◆ DATASET ENTRIES:

⁂

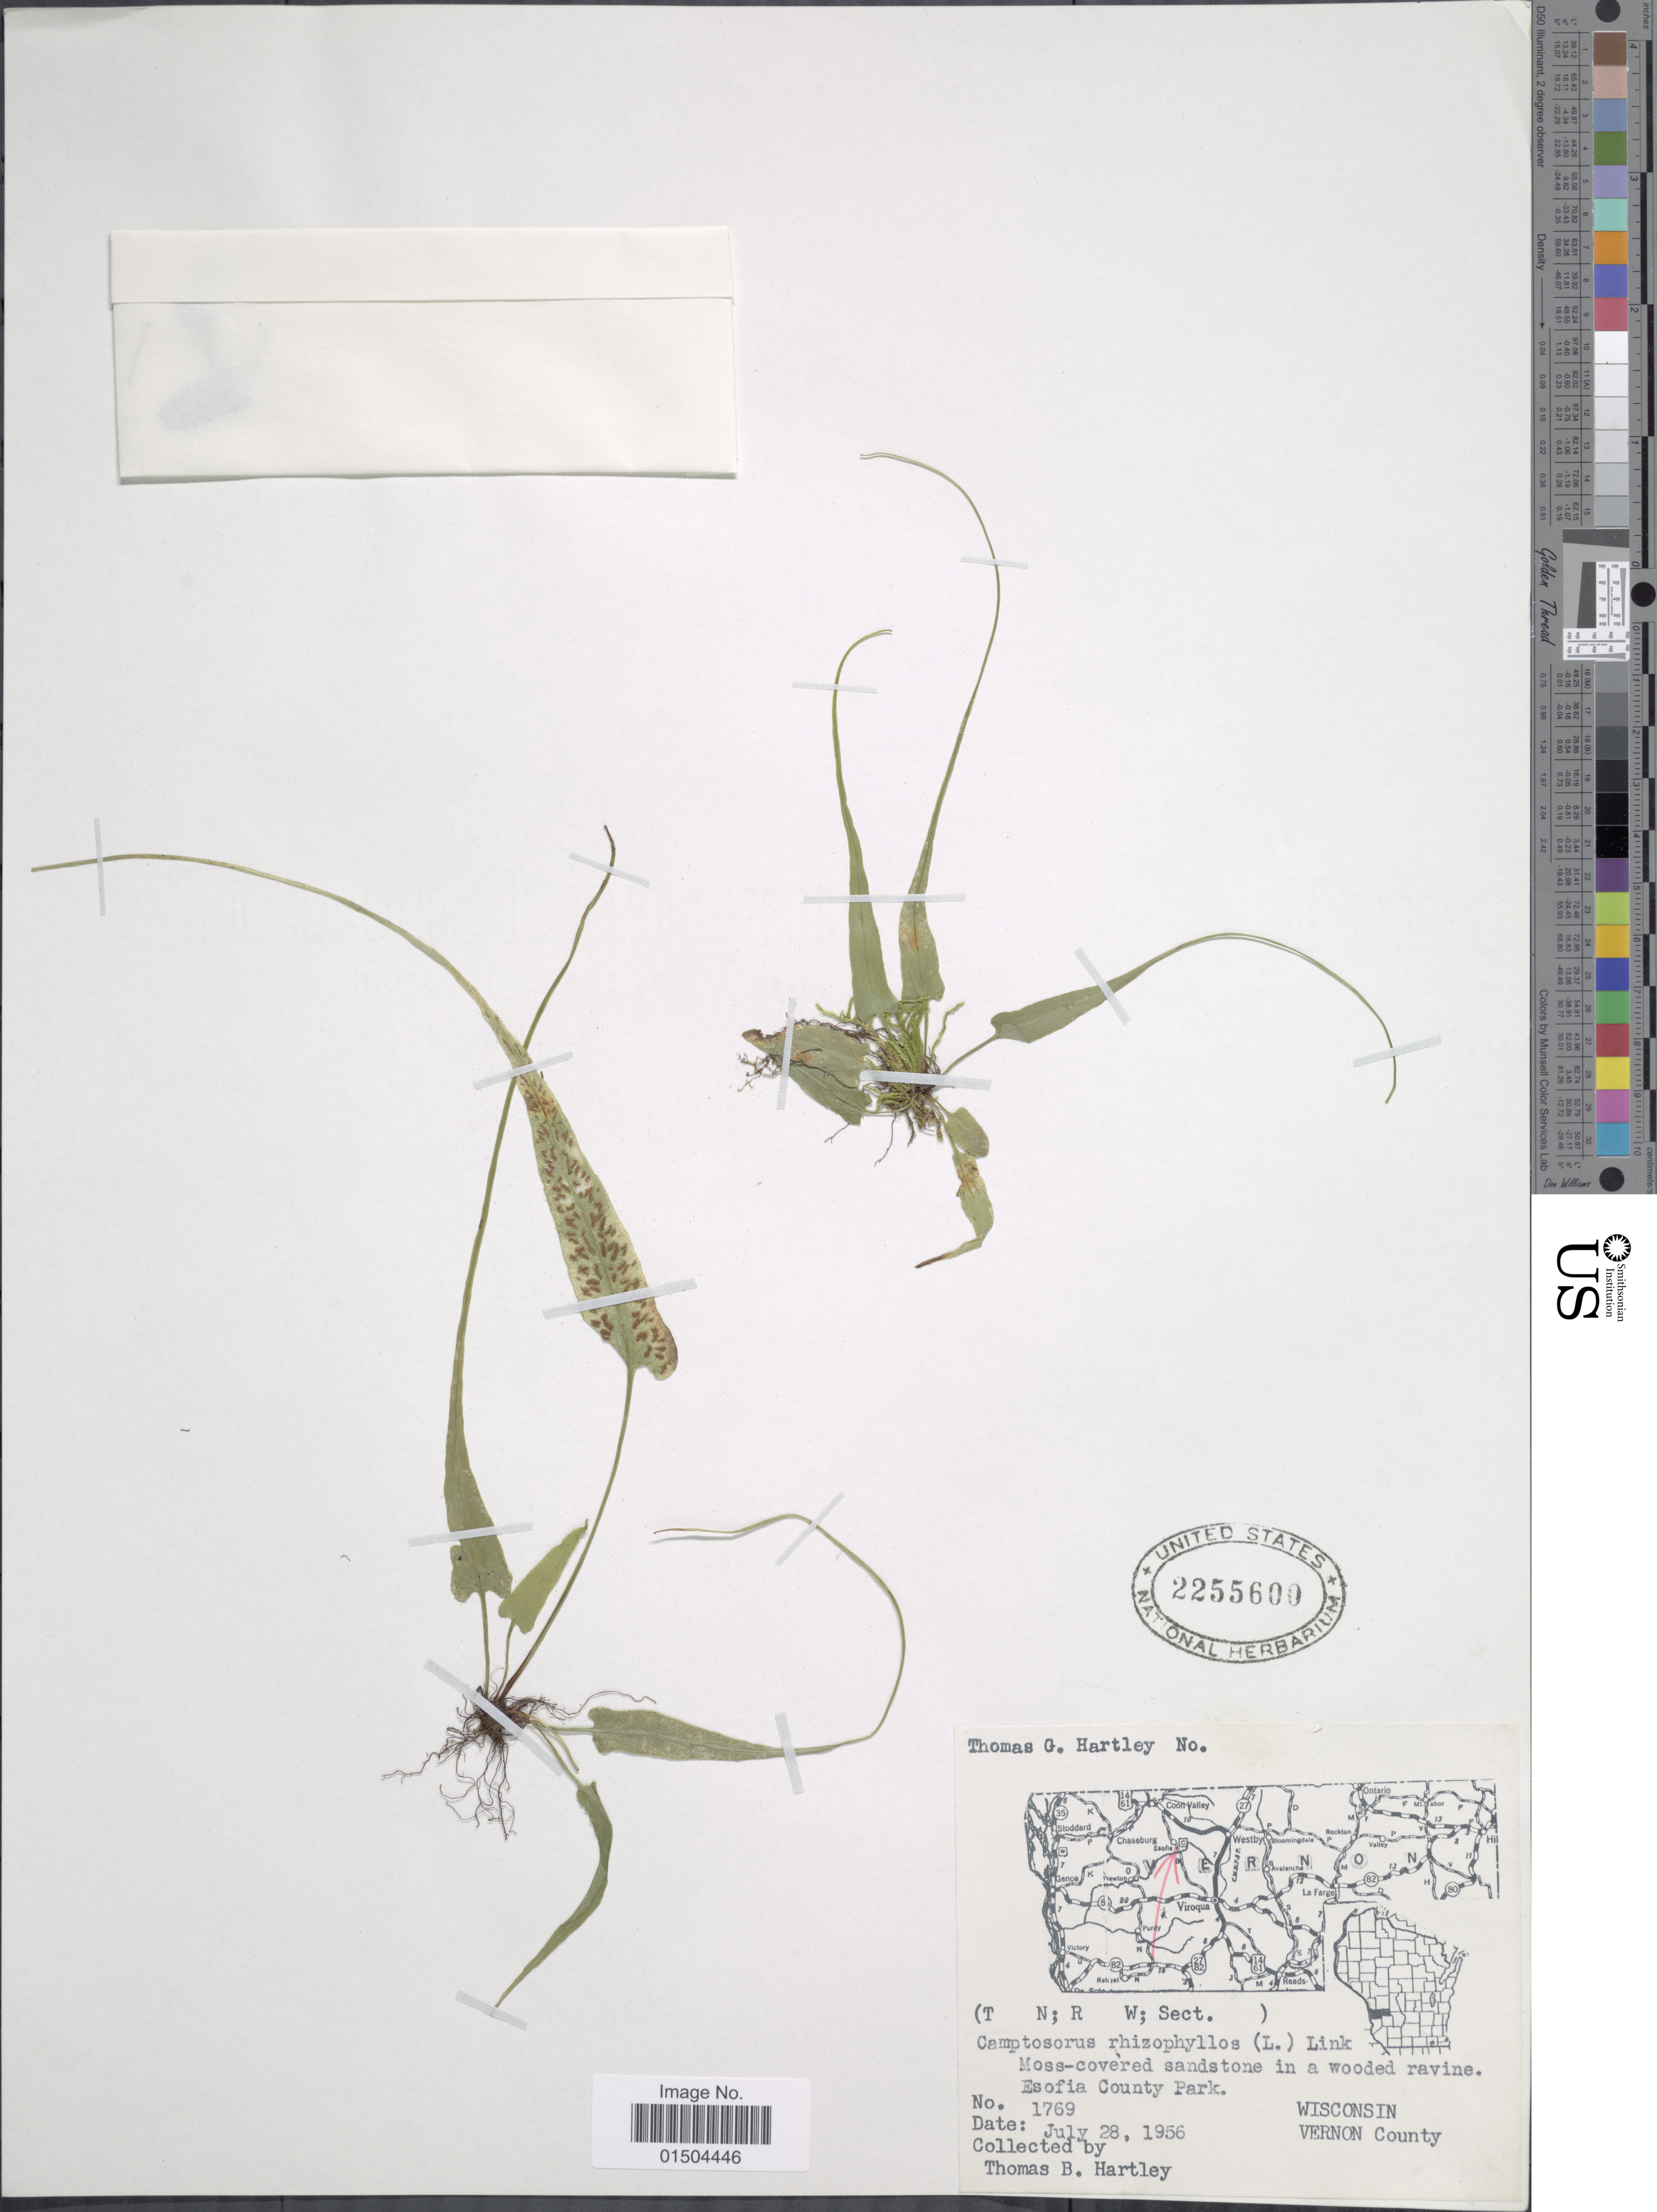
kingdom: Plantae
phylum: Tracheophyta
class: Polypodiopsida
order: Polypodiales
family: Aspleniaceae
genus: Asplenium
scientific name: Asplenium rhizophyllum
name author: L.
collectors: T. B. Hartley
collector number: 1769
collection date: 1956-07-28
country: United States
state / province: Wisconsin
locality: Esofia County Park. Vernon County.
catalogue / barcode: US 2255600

⁂

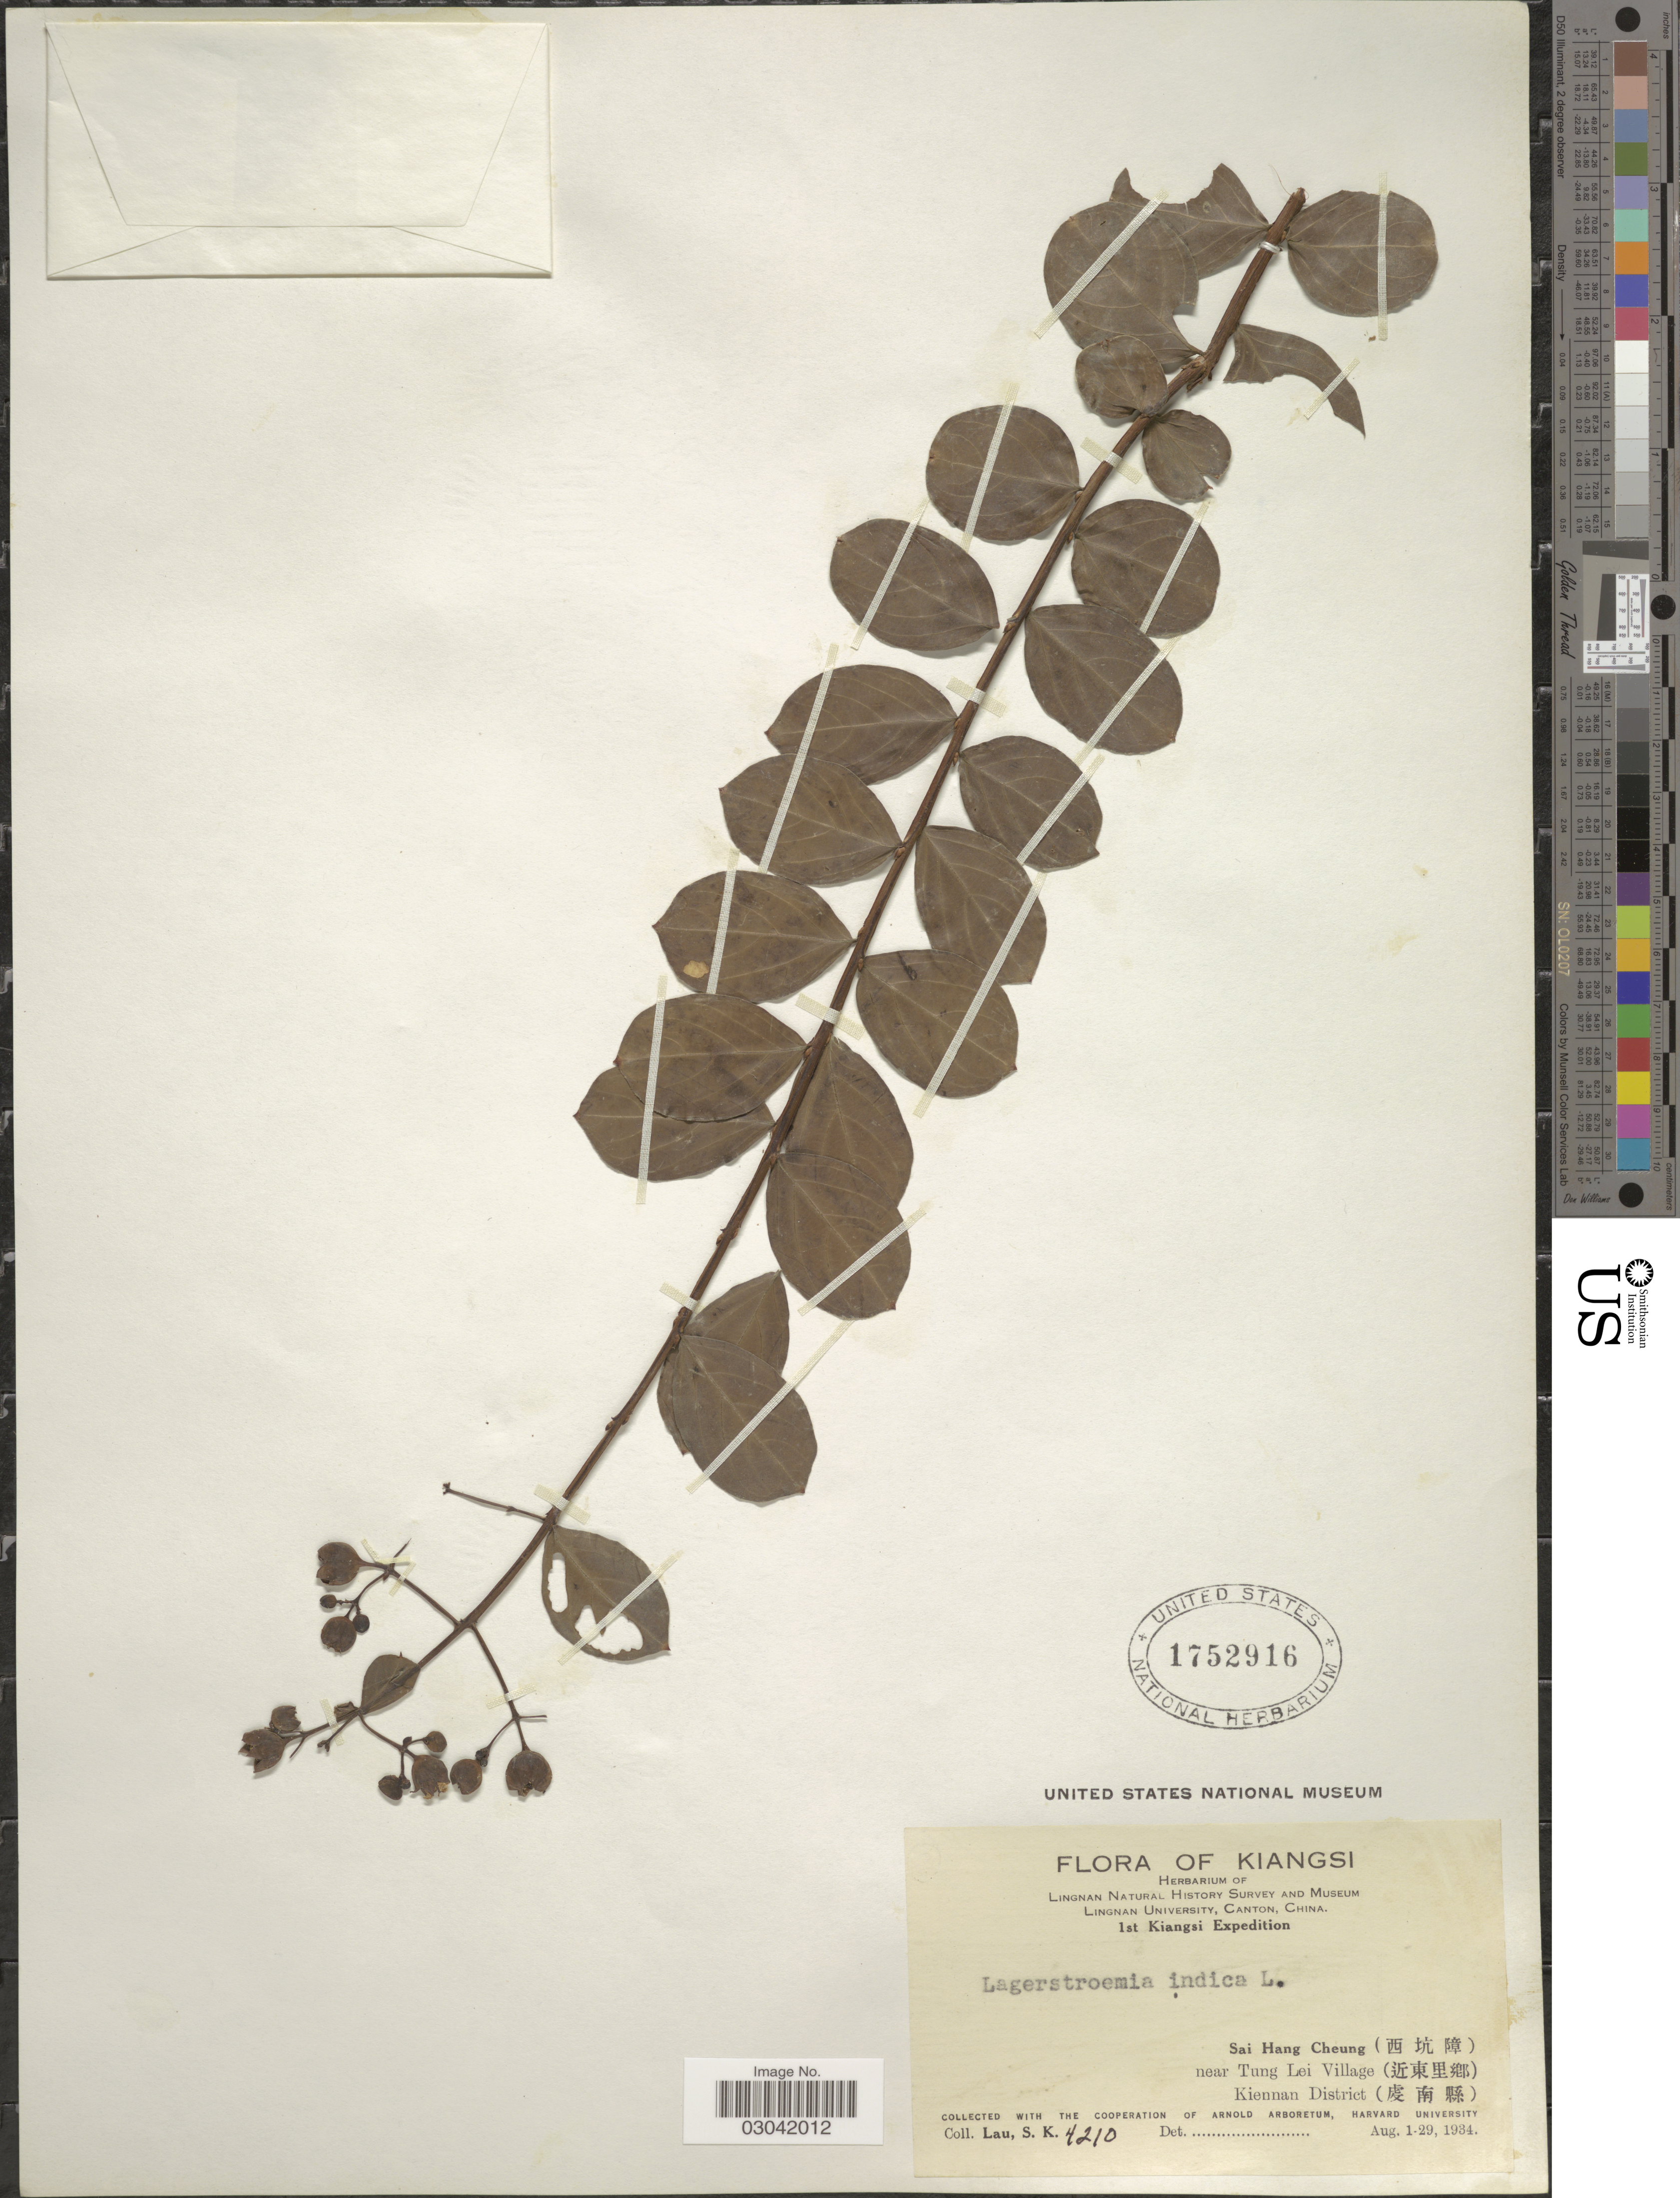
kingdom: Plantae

⁂

Return the lines of the entries running from the line that contains "name author: L." through the line that contains "locality: Esofia County Park. Vernon County.", inclusive, reproducing them exactly.

◆ ANSWER TO THE TASK:
name author: L.
collectors: T. B. Hartley
collector number: 1769
collection date: 1956-07-28
country: United States
state / province: Wisconsin
locality: Esofia County Park. Vernon County.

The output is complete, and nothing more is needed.